Robert Rutherford

Personal information
- Full name: Robert Malcom Rutherford
- Born: 4 October 1886 Dunedin, Otago, New Zealand
- Died: 17 August 1960 (aged 73) Dunedin, Otago, New Zealand
- Source: CricInfo, 22 May 2016

= Robert Rutherford (cricketer) =

New Zealand cricketer (1886–1960)

Robert Malcolm Rutherford (4 October 1886 – 17 August 1960) was a New Zealand lawyer and sportsman. He played nine first-class cricket matches for Otago between the 1908–09 and 1913–14 seasons and captained the Otago field hockey team.

Rutherford was born at Dunedin in 1886. He studied law at the University of Otago in the city and played both cricket and hockey for the university club. Described as a "well-known" cricketer, he made his senior representative debut for the representative cricket team in a December 1908 Plunket Shield match against Auckland, making scores of 11 and 14 and taking one wicket in the match. He played twice more in top-class matches for the side during the season before making three appearances in 1909–10. His final three first-class matches came between the 1910–11 season and 1913–14. In total Rutherford scored 251 first-class runs and took 10 wickets for Otago.

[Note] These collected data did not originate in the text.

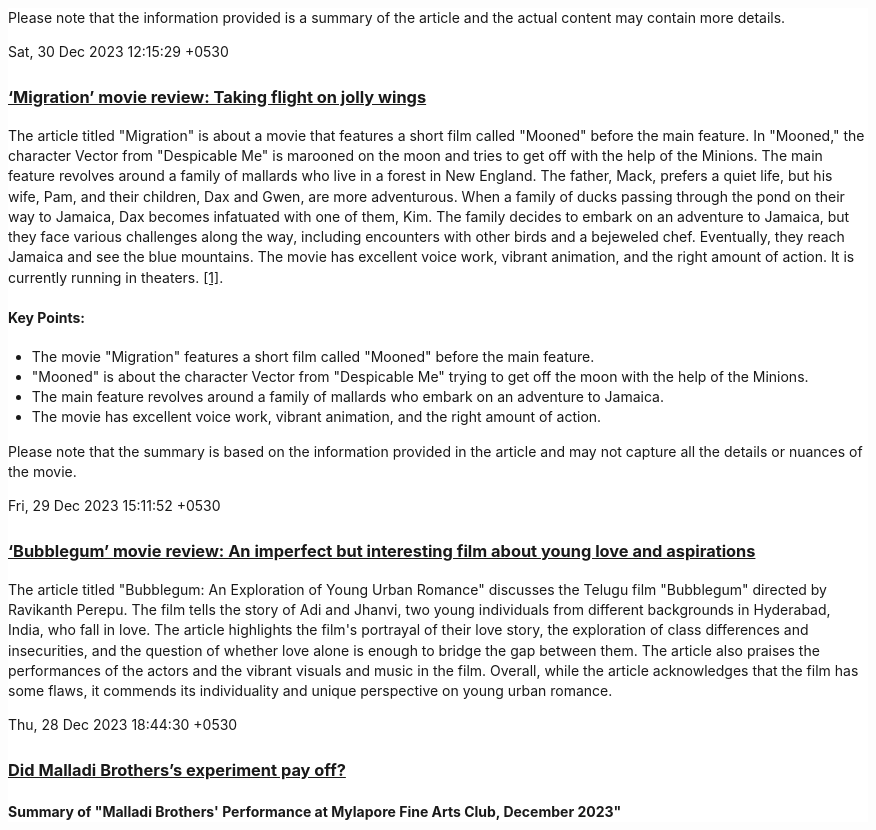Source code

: Please note that the information provided is a summary of the article and the actual content may contain more details.

Sat, 30 Dec 2023 12:15:29 +0530
### [‘Migration’ movie review: Taking flight on jolly wings](https://www.thehindu.com/entertainment/movies/migration-movie-review-taking-flight-on-jolly-wings/article67687076.ece)

The article titled "Migration" is about a movie that features a short film called "Mooned" before the main feature. In "Mooned," the character Vector from "Despicable Me" is marooned on the moon and tries to get off with the help of the Minions. The main feature revolves around a family of mallards who live in a forest in New England. The father, Mack, prefers a quiet life, but his wife, Pam, and their children, Dax and Gwen, are more adventurous. When a family of ducks passing through the pond on their way to Jamaica, Dax becomes infatuated with one of them, Kim. The family decides to embark on an adventure to Jamaica, but they face various challenges along the way, including encounters with other birds and a bejeweled chef. Eventually, they reach Jamaica and see the blue mountains. The movie has excellent voice work, vibrant animation, and the right amount of action. It is currently running in theaters. [[1]](https://www.askamanager.org/2022/01/the-new-hire-who-showed-up-is-not-the-same-person-we-interviewed.html).

#### Key Points:
- The movie "Migration" features a short film called "Mooned" before the main feature.
- "Mooned" is about the character Vector from "Despicable Me" trying to get off the moon with the help of the Minions.
- The main feature revolves around a family of mallards who embark on an adventure to Jamaica.
- The movie has excellent voice work, vibrant animation, and the right amount of action.

Please note that the summary is based on the information provided in the article and may not capture all the details or nuances of the movie.

Fri, 29 Dec 2023 15:11:52 +0530
### [‘Bubblegum’ movie review: An imperfect but interesting film about young love and aspirations](https://www.thehindu.com/entertainment/movies/bubblegum-telugu-movie-review-an-imperfect-but-interesting-film-about-young-love-and-aspirations/article67686498.ece)

The article titled "Bubblegum: An Exploration of Young Urban Romance" discusses the Telugu film "Bubblegum" directed by Ravikanth Perepu. The film tells the story of Adi and Jhanvi, two young individuals from different backgrounds in Hyderabad, India, who fall in love. The article highlights the film's portrayal of their love story, the exploration of class differences and insecurities, and the question of whether love alone is enough to bridge the gap between them. The article also praises the performances of the actors and the vibrant visuals and music in the film. Overall, while the article acknowledges that the film has some flaws, it commends its individuality and unique perspective on young urban romance.

Thu, 28 Dec 2023 18:44:30 +0530
### [Did Malladi Brothers’s experiment pay off?](https://www.thehindu.com/entertainment/music/did-malladi-brotherss-experiment-pay-off/article67676003.ece)

#### Summary of "Malladi Brothers' Performance at Mylapore Fine Arts Club, December 2023"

He was a member of the Otago Hockey Association committee and played regularly for the province's representative side. Described as a "brilliant forward", he captained the provincial side against Southland during the 1911 season.

Rutherford qualified as a solicitor and left Dunedin in 1912 to work as the managing clerk for ER Bowler at Gore in Southland in 1912. He was admitted to the bar later in the year. By 1921 he was working at Milton to the south of Dunedin. He died at Dunedin in 1960 at the age of 73.